The records below:
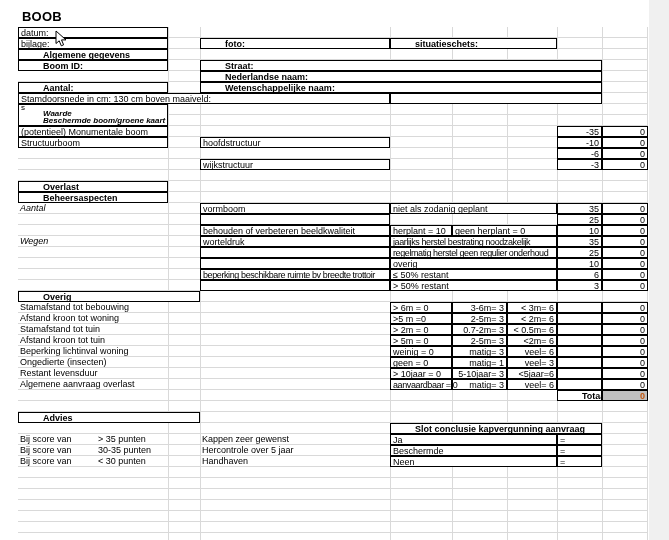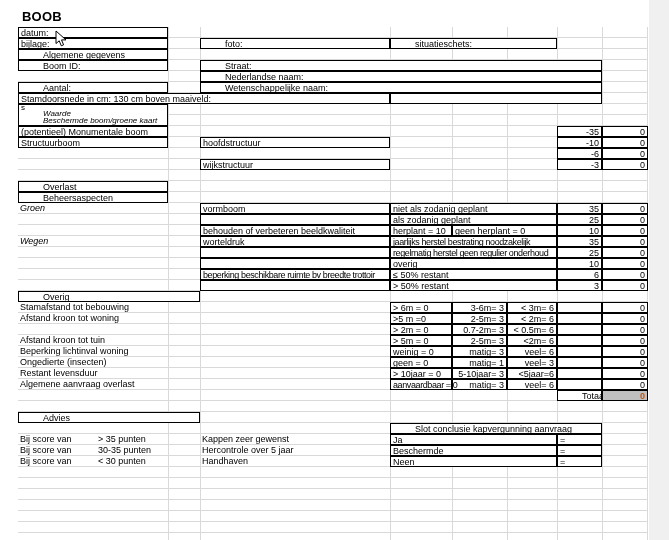--- a/index.html
+++ b/index.html
@@ -28,21 +28,21 @@
       linear-gradient(#d9d9d9,#d9d9d9),
       linear-gradient(#d9d9d9,#d9d9d9),
       repeating-linear-gradient(to bottom, transparent 0 10px, #d9d9d9 10px 11px);
     background-repeat:no-repeat,no-repeat,no-repeat,no-repeat,no-repeat,no-repeat,no-repeat,no-repeat,repeat;
     background-size:1px 100%,1px 100%,1px 100%,1px 100%,1px 100%,1px 100%,1px 100%,1px 100%,100% 100%;
     background-position:150px 0,182px 0,372px 0,434px 0,489px 0,539px 0,584px 0,629px 0,0 0;
   }
   .c{white-space:nowrap;padding:1px 1px 0 2px;overflow:visible;}
   .b{border:1px solid #000;}
   .bgw{background:#fff;}
-  .bold{font-weight:normal;padding-left:24px;}
+  .bold{font-weight:bold;padding-left:24px;}
   .it{font-style:italic;}
   .num{text-align:right;padding-right:2px;}
   .rt{text-align:right;padding-right:2px;}
   .ls{letter-spacing:-0.4px;}
   .sm{font-size:8px;line-height:6px;padding-top:0;}
   .bx-top{border:1px solid #000;border-bottom:none;background:#fff;}
   .bx-mid{border-left:1px solid #000;border-right:1px solid #000;background:#fff;}
   .bx-bot{border:1px solid #000;border-top:none;background:#fff;}
   .totval{background:#bfbfbf;color:#c45911;font-weight:bold;}
   .advrow{display:flex;}
@@ -87,28 +87,27 @@
   <div class="c b num" style="grid-area:13/7/14/8">-6</div>
   <div class="c b num" style="grid-area:13/8/14/9">0</div>
 
   <div class="c b" style="grid-area:14/3/15/4">wijkstructuur</div>
   <div class="c b num" style="grid-area:14/7/15/8">-3</div>
   <div class="c b num" style="grid-area:14/8/15/9">0</div>
 
   <div class="c b bold" style="grid-area:16/1/17/2">Overlast</div>
   <div class="c b bold" style="grid-area:17/1/18/2">Beheersaspecten</div>
 
-  <div class="c it" style="grid-area:18/1/19/2">Groen</div>
+  <div class="c it" style="grid-area:18/1/19/2">Aantal</div>
   <div class="c b bgw" style="grid-area:18/4/19/7">niet als zodanig geplant</div>
   <div class="c b" style="grid-area:18/3/19/4">vormboom</div>
   <div class="c b num" style="grid-area:18/7/19/8">35</div>
   <div class="c b num" style="grid-area:18/8/19/9">0</div>
 
   <div class="c b" style="grid-area:19/3/20/4"></div>
-  <div class="c b bgw" style="grid-area:19/4/20/7">als zodanig geplant</div>
   <div class="c b num" style="grid-area:19/7/20/8">25</div>
   <div class="c b num" style="grid-area:19/8/20/9">0</div>
 
   <div class="c b" style="grid-area:20/3/21/4">behouden of verbeteren beeldkwaliteit</div>
   <div class="c b bgw" style="grid-area:20/4/21/5">herplant = 10</div>
   <div class="c b bgw" style="grid-area:20/5/21/7">geen herplant = 0</div>
   <div class="c b num" style="grid-area:20/7/21/8">10</div>
   <div class="c b num" style="grid-area:20/8/21/9">0</div>
 
   <div class="c it" style="grid-area:21/1/22/2">Wegen</div>
@@ -146,20 +145,21 @@
   <div class="c b" style="grid-area:27/7/28/8"></div>
   <div class="c b num" style="grid-area:27/8/28/9">0</div>
 
   <div class="c" style="grid-area:28/1/29/2">Afstand kroon tot woning</div>
   <div class="c b" style="grid-area:28/4/29/5">&gt;5 m =0</div>
   <div class="c b rt" style="grid-area:28/5/29/6">2-5m= 3</div>
   <div class="c b rt" style="grid-area:28/6/29/7">&lt; 2m= 6</div>
   <div class="c b" style="grid-area:28/7/29/8"></div>
   <div class="c b num" style="grid-area:28/8/29/9">0</div>
 
+  <div class="c" style="grid-area:29/1/30/2">Stamafstand tot tuin</div>
   <div class="c b" style="grid-area:29/4/30/5">&gt; 2m = 0</div>
   <div class="c b rt" style="grid-area:29/5/30/6">0.7-2m= 3</div>
   <div class="c b rt" style="grid-area:29/6/30/7">&lt; 0.5m= 6</div>
   <div class="c b" style="grid-area:29/7/30/8"></div>
   <div class="c b num" style="grid-area:29/8/30/9">0</div>
 
   <div class="c" style="grid-area:30/1/31/2">Afstand kroon tot tuin</div>
   <div class="c b" style="grid-area:30/4/31/5">&gt; 5m = 0</div>
   <div class="c b rt" style="grid-area:30/5/31/6">2-5m= 3</div>
   <div class="c b rt" style="grid-area:30/6/31/7">&lt;2m= 6</div>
End of The records.
Problem to solve:
Once the pictures are set aside, give the rest of the listing again exactly.

Result for this task:
--- a/index.html
+++ b/index.html
@@ -28,21 +28,21 @@
       linear-gradient(#d9d9d9,#d9d9d9),
       linear-gradient(#d9d9d9,#d9d9d9),
       repeating-linear-gradient(to bottom, transparent 0 10px, #d9d9d9 10px 11px);
     background-repeat:no-repeat,no-repeat,no-repeat,no-repeat,no-repeat,no-repeat,no-repeat,no-repeat,repeat;
     background-size:1px 100%,1px 100%,1px 100%,1px 100%,1px 100%,1px 100%,1px 100%,1px 100%,100% 100%;
     background-position:150px 0,182px 0,372px 0,434px 0,489px 0,539px 0,584px 0,629px 0,0 0;
   }
   .c{white-space:nowrap;padding:1px 1px 0 2px;overflow:visible;}
   .b{border:1px solid #000;}
   .bgw{background:#fff;}
-  .bold{font-weight:normal;padding-left:24px;}
+  .bold{font-weight:bold;padding-left:24px;}
   .it{font-style:italic;}
   .num{text-align:right;padding-right:2px;}
   .rt{text-align:right;padding-right:2px;}
   .ls{letter-spacing:-0.4px;}
   .sm{font-size:8px;line-height:6px;padding-top:0;}
   .bx-top{border:1px solid #000;border-bottom:none;background:#fff;}
   .bx-mid{border-left:1px solid #000;border-right:1px solid #000;background:#fff;}
   .bx-bot{border:1px solid #000;border-top:none;background:#fff;}
   .totval{background:#bfbfbf;color:#c45911;font-weight:bold;}
   .advrow{display:flex;}
@@ -87,28 +87,27 @@
   <div class="c b num" style="grid-area:13/7/14/8">-6</div>
   <div class="c b num" style="grid-area:13/8/14/9">0</div>
 
   <div class="c b" style="grid-area:14/3/15/4">wijkstructuur</div>
   <div class="c b num" style="grid-area:14/7/15/8">-3</div>
   <div class="c b num" style="grid-area:14/8/15/9">0</div>
 
   <div class="c b bold" style="grid-area:16/1/17/2">Overlast</div>
   <div class="c b bold" style="grid-area:17/1/18/2">Beheersaspecten</div>
 
-  <div class="c it" style="grid-area:18/1/19/2">Groen</div>
+  <div class="c it" style="grid-area:18/1/19/2">Aantal</div>
   <div class="c b bgw" style="grid-area:18/4/19/7">niet als zodanig geplant</div>
   <div class="c b" style="grid-area:18/3/19/4">vormboom</div>
   <div class="c b num" style="grid-area:18/7/19/8">35</div>
   <div class="c b num" style="grid-area:18/8/19/9">0</div>
 
   <div class="c b" style="grid-area:19/3/20/4"></div>
-  <div class="c b bgw" style="grid-area:19/4/20/7">als zodanig geplant</div>
   <div class="c b num" style="grid-area:19/7/20/8">25</div>
   <div class="c b num" style="grid-area:19/8/20/9">0</div>
 
   <div class="c b" style="grid-area:20/3/21/4">behouden of verbeteren beeldkwaliteit</div>
   <div class="c b bgw" style="grid-area:20/4/21/5">herplant = 10</div>
   <div class="c b bgw" style="grid-area:20/5/21/7">geen herplant = 0</div>
   <div class="c b num" style="grid-area:20/7/21/8">10</div>
   <div class="c b num" style="grid-area:20/8/21/9">0</div>
 
   <div class="c it" style="grid-area:21/1/22/2">Wegen</div>
@@ -146,20 +145,21 @@
   <div class="c b" style="grid-area:27/7/28/8"></div>
   <div class="c b num" style="grid-area:27/8/28/9">0</div>
 
   <div class="c" style="grid-area:28/1/29/2">Afstand kroon tot woning</div>
   <div class="c b" style="grid-area:28/4/29/5">&gt;5 m =0</div>
   <div class="c b rt" style="grid-area:28/5/29/6">2-5m= 3</div>
   <div class="c b rt" style="grid-area:28/6/29/7">&lt; 2m= 6</div>
   <div class="c b" style="grid-area:28/7/29/8"></div>
   <div class="c b num" style="grid-area:28/8/29/9">0</div>
 
+  <div class="c" style="grid-area:29/1/30/2">Stamafstand tot tuin</div>
   <div class="c b" style="grid-area:29/4/30/5">&gt; 2m = 0</div>
   <div class="c b rt" style="grid-area:29/5/30/6">0.7-2m= 3</div>
   <div class="c b rt" style="grid-area:29/6/30/7">&lt; 0.5m= 6</div>
   <div class="c b" style="grid-area:29/7/30/8"></div>
   <div class="c b num" style="grid-area:29/8/30/9">0</div>
 
   <div class="c" style="grid-area:30/1/31/2">Afstand kroon tot tuin</div>
   <div class="c b" style="grid-area:30/4/31/5">&gt; 5m = 0</div>
   <div class="c b rt" style="grid-area:30/5/31/6">2-5m= 3</div>
   <div class="c b rt" style="grid-area:30/6/31/7">&lt;2m= 6</div>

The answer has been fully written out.